Collected data entries:
↓

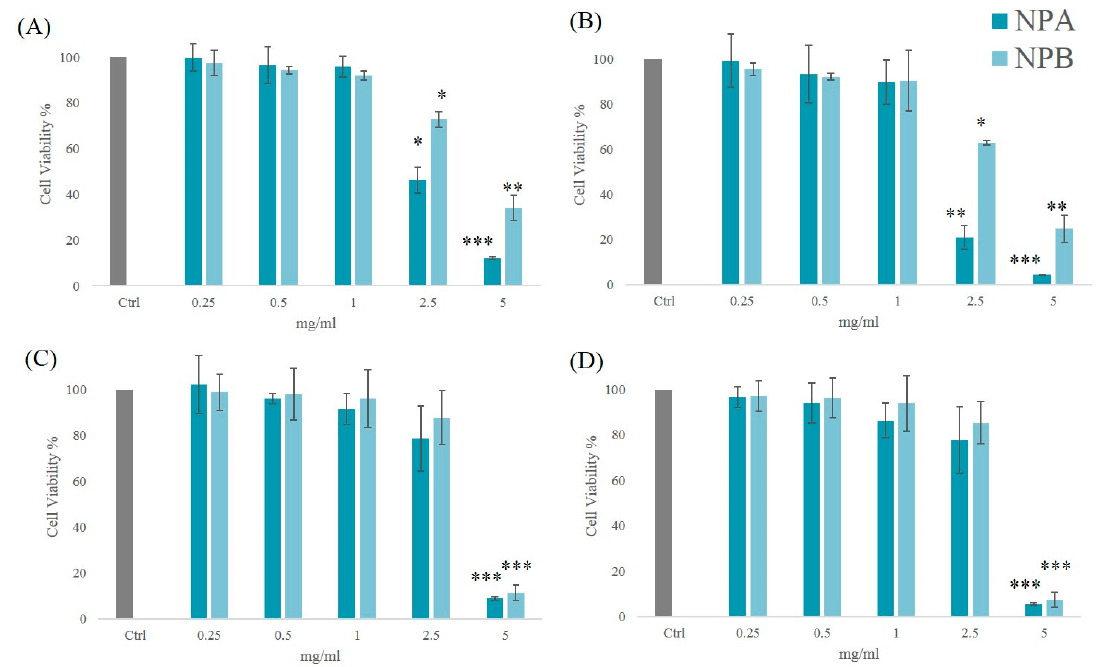
Figure 1. Cytotoxicity of NPA and NPB NPs on primary endothelial cells after 24 ( A ) and 48 ( B ) hours of incubation and on primary retinal pericytes cells after 24 ( C ) and 48 ( D ) hours of incubation at different concentrations (5; 2.5; 1; 0.5; 0.25 mg/mL). Three independent experiments were performed in sixfold. Error bars depict the S.D. of the mean. T-test was used to calculate statistical significance of the percentages obtained versus control group. [ns = not significant ( p > 0.05); * = significant ( p < 0.05); ** = very significant ( p < 0.01); *** = extremely significant ( p < 0.001)].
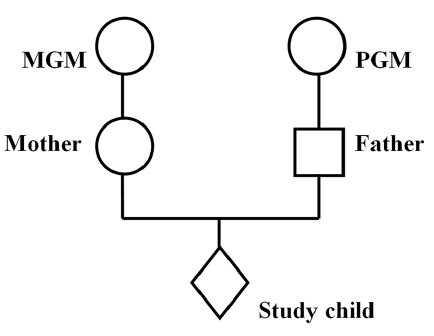
Figure 1. Diagram of intergenerational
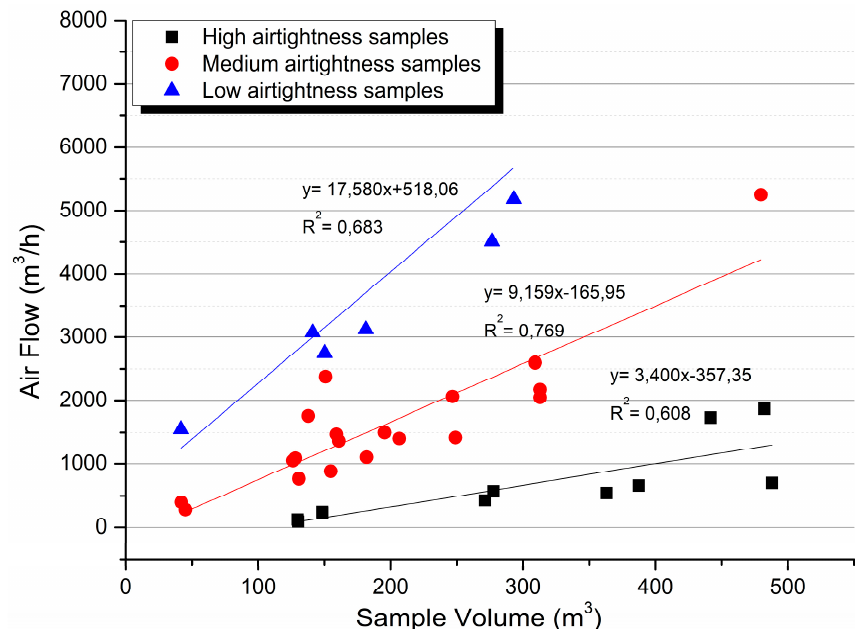
Figure 8. Correlation between airflow and volume of the tested enclosures, according to the identified airtightness levels.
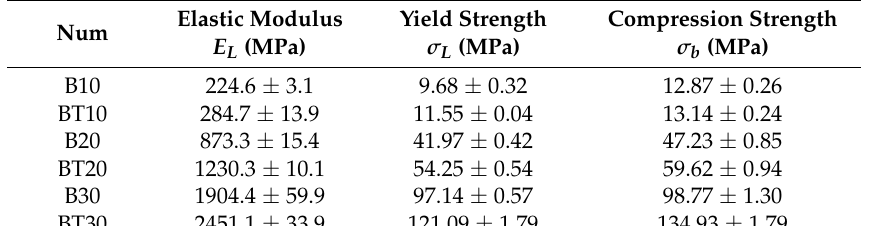
Table 2. Mechanical properties of CAD ‐ based and TPMS ‐ based samples, given as means ± standard deviations (three replicate specimens).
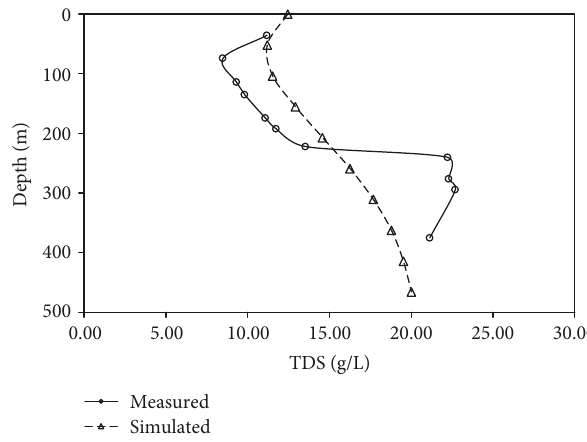
Figure 6: Comparison of the simulated TDS with the measured TDS in well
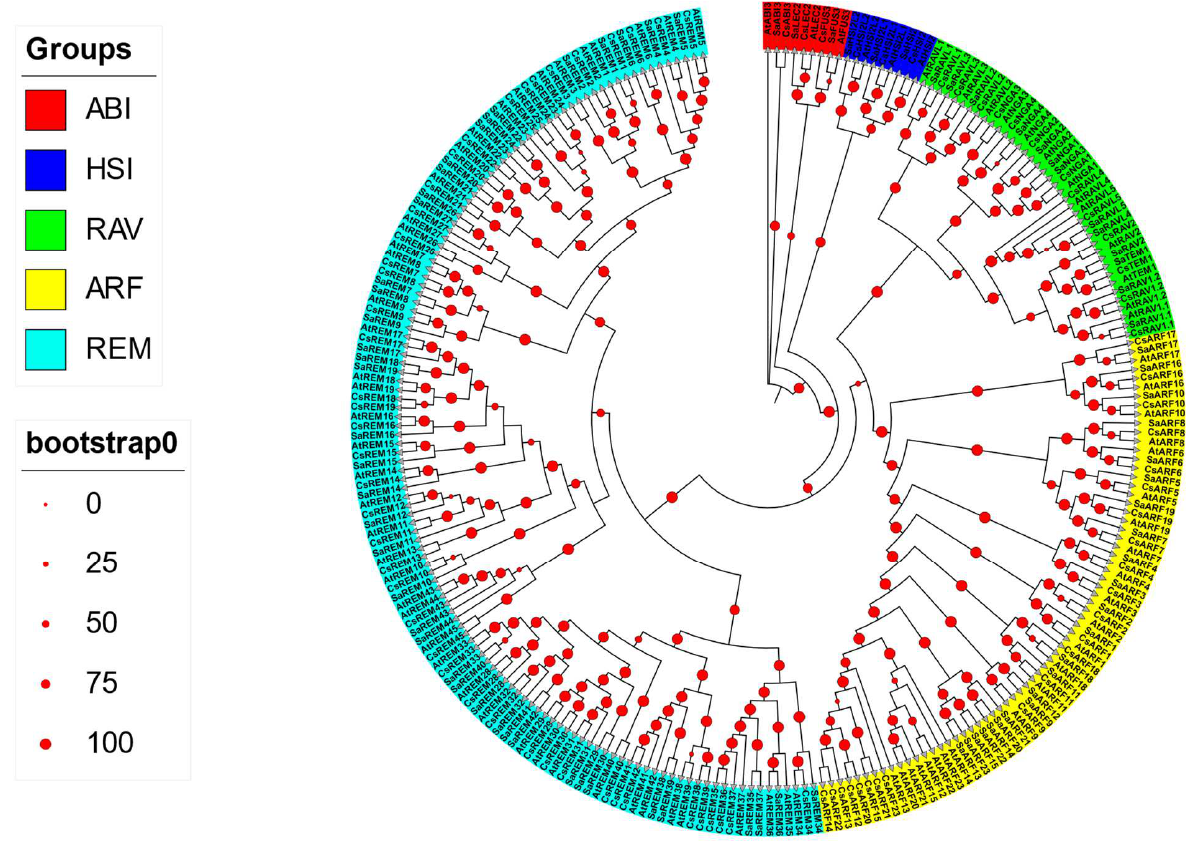
Figure 1. Maximum likelihood tree of C. sativa B3 DNA-binding superfamily with two other species, A. thaliana and S. alba .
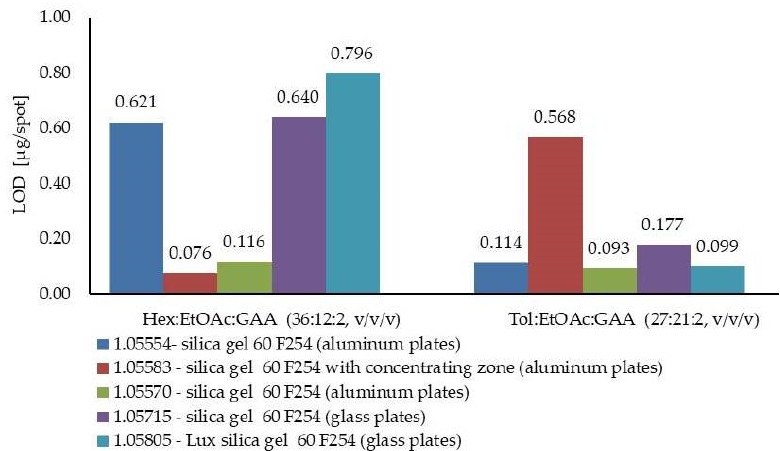
Figure 4. Comparison of average LOD values of ibuprofen determined by NP-TLC. (Hex = n -hexane, EtOAc = ethyl acetate, GAA = glacial acetic acid, Tol = toluene).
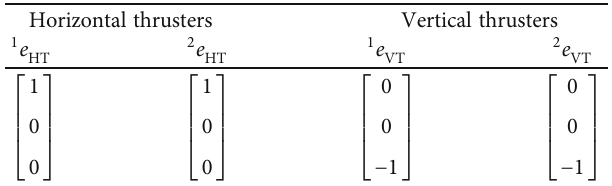
Figure 11: Diagram of thruster con fi guration: (a) rear view; (b) top view. Table 5: Position vectors for thruster con fi guration of the Lingyun. Table 6: Orientation vectors for thruster con fi guration of the Horizontal thrusters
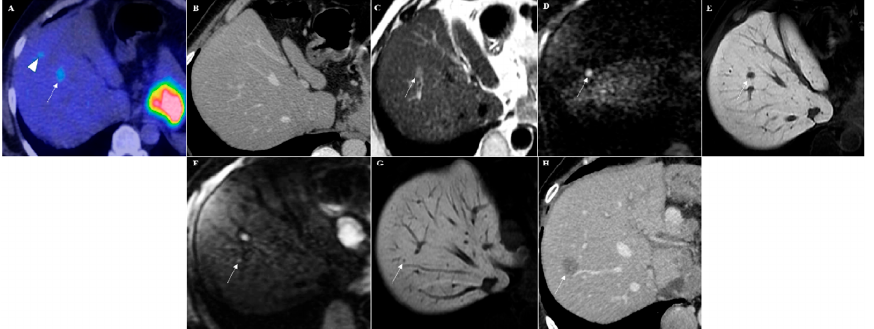
Figure 1. A 61-year-old male with a clinical history of gastric cancer. ( A ) 18-fluorideoxyglucose positron emission tomography ( 18 FDG-PET) image shows two focal lesions in the segment VIII of the liver with increased uptake (SUVmax 4.7) (arrowhead and arrow). ( B ) In the axial computed tomography (CT) scan image, no suspicious lesions were visible. Di ff usion-weighted imaging (DWI)-Gd-EOB-DTPA magnetic resonance imaging (MRI) examination showed only one slight hyperintense focal lesion on T2-weighted images (arrow in ( C )) with strong hyperintensity in di ff usion-weighted image (arrow in ( D )) and hypointensity during the hepatobiliary phase (arrow in ( E )), suspected for a liver metastasis. Moreover, a very small (2 mm) focal lesion with hyperintensity on di ff usion-weighted image (arrow in ( F )) and hypointensity during the hepatobiliary phase (arrow in ( G )) was also detectable cranially in the same liver segment. An axial contrast-enhanced CT scan performed after six months confirmed this hepatic metastasis (arrow in ( H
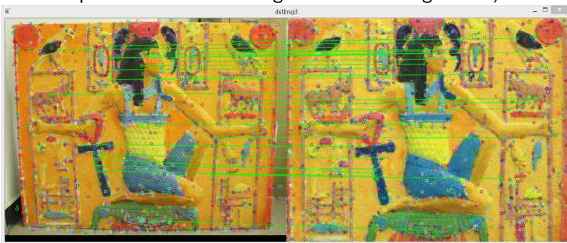
Figure 11. Registration results of global image and point cloud image 3. The local image is matched with the whole image, and the local image corresponding to the local point cloud RGB image is obtained by parameter conversion, such as figure 12, figure 13, figure 14;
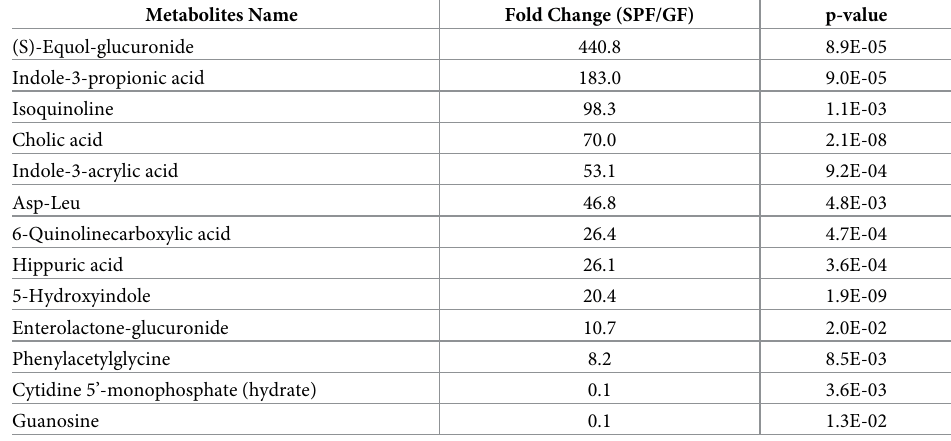
Table 2. Significantly transformed compounds in serum from 13 week-old ApoE -/-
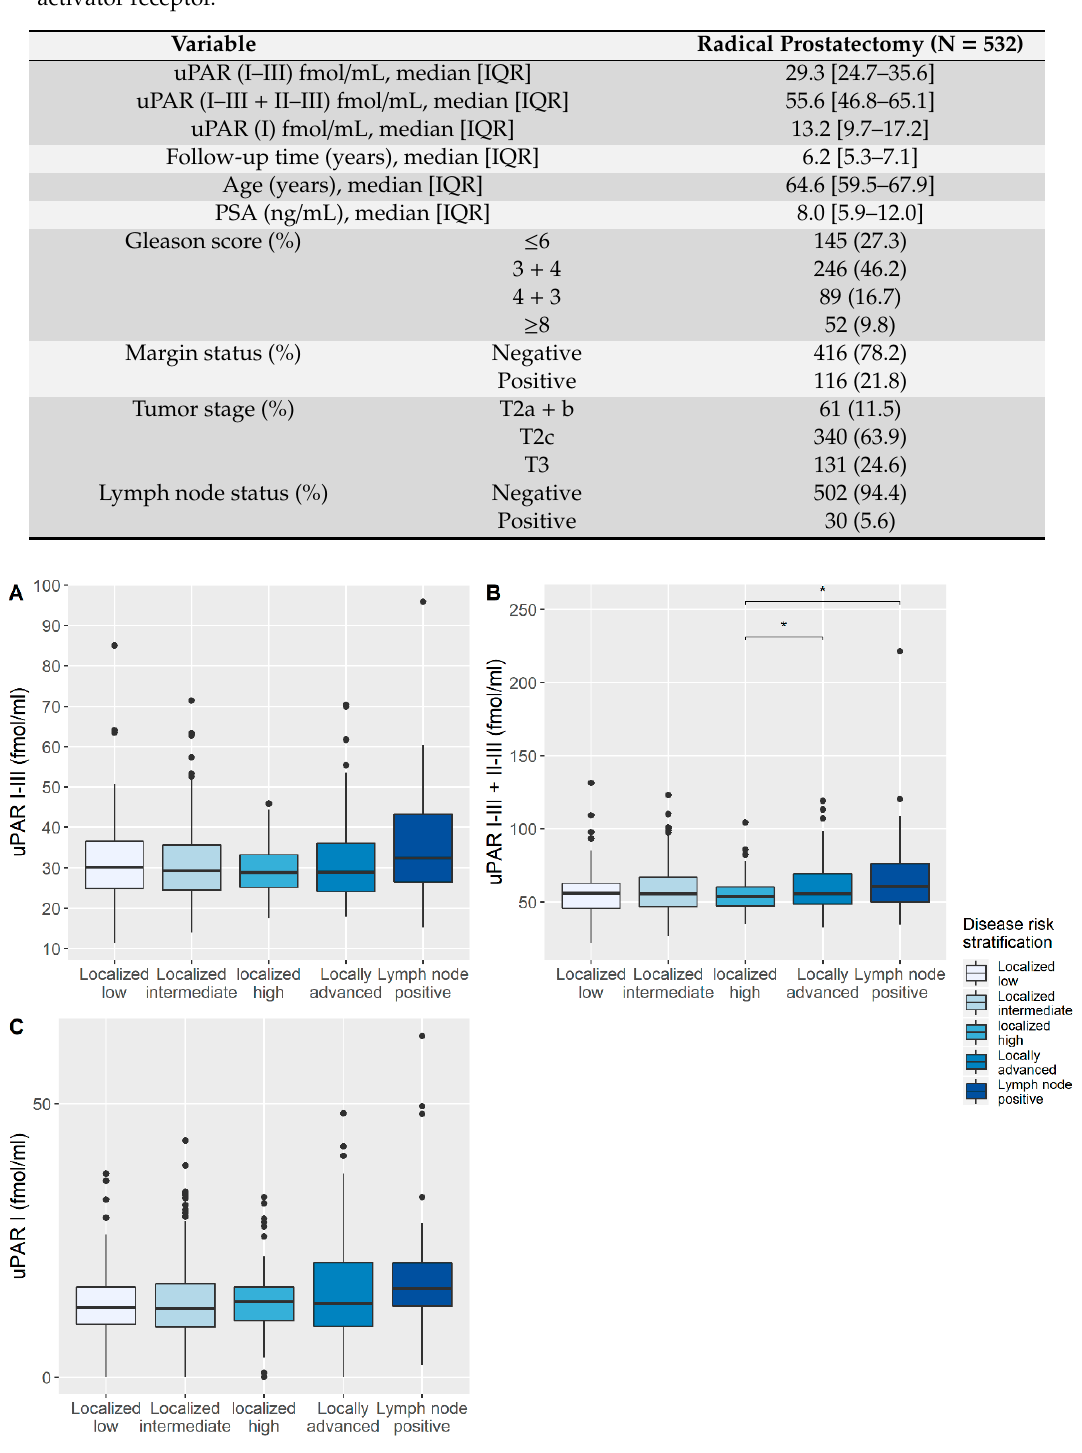
Figure 2. Distribution of plasma urokinase plasminogen activator receptor (uPAR) levels for disease risk stratification. ( A ) plasma uPAR I-III measurements, ( B ) plasma uPAR I–III + II–III measurements and ( C ) plasma uPAR I measurements. Box center represents the median, the box edges the interquartile range (IQR) and the whiskers are drawn until the last remaining value within 1.5 * IQR, dots are individual measurements outside this range. Significance was determined by ANOVA with post-hoc Welch two sample T-test for A and B and by Kruskal-Wallis rank sum test with post-hoc Wilcoxon rank sum test for C with * p ≤ 0.05.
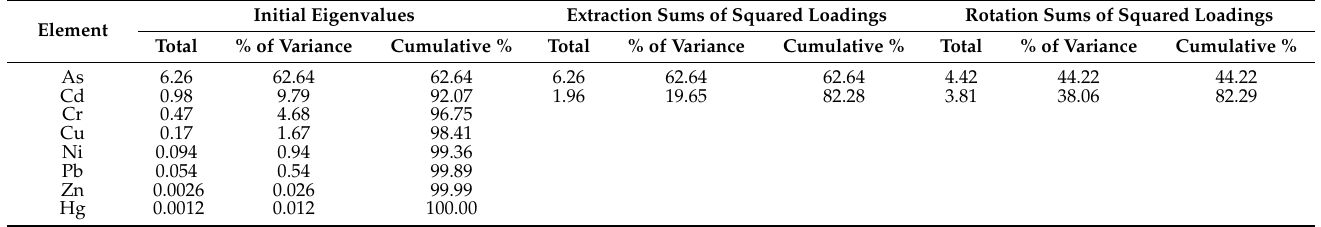
Table A2. Total Variance Explained.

↑

To do: Stop after the line containing "Table 2. Mechanical": copy the records exactly from the first line up to there, leaving pictures out.

Your response:
Figure 1. Cytotoxicity of NPA and NPB NPs on primary endothelial cells after 24 ( A ) and 48 ( B ) hours of incubation and on primary retinal pericytes cells after 24 ( C ) and 48 ( D ) hours of incubation at different concentrations (5; 2.5; 1; 0.5; 0.25 mg/mL). Three independent experiments were performed in sixfold. Error bars depict the S.D. of the mean. T-test was used to calculate statistical significance of the percentages obtained versus control group. [ns = not significant ( p > 0.05); * = significant ( p < 0.05); ** = very significant ( p < 0.01); *** = extremely significant ( p < 0.001)].
Figure 1. Diagram of intergenerational
Figure 8. Correlation between airflow and volume of the tested enclosures, according to the identified airtightness levels.
Table 2. Mechanical properties of CAD ‐ based and TPMS ‐ based samples, given as means ± standard deviations (three replicate specimens).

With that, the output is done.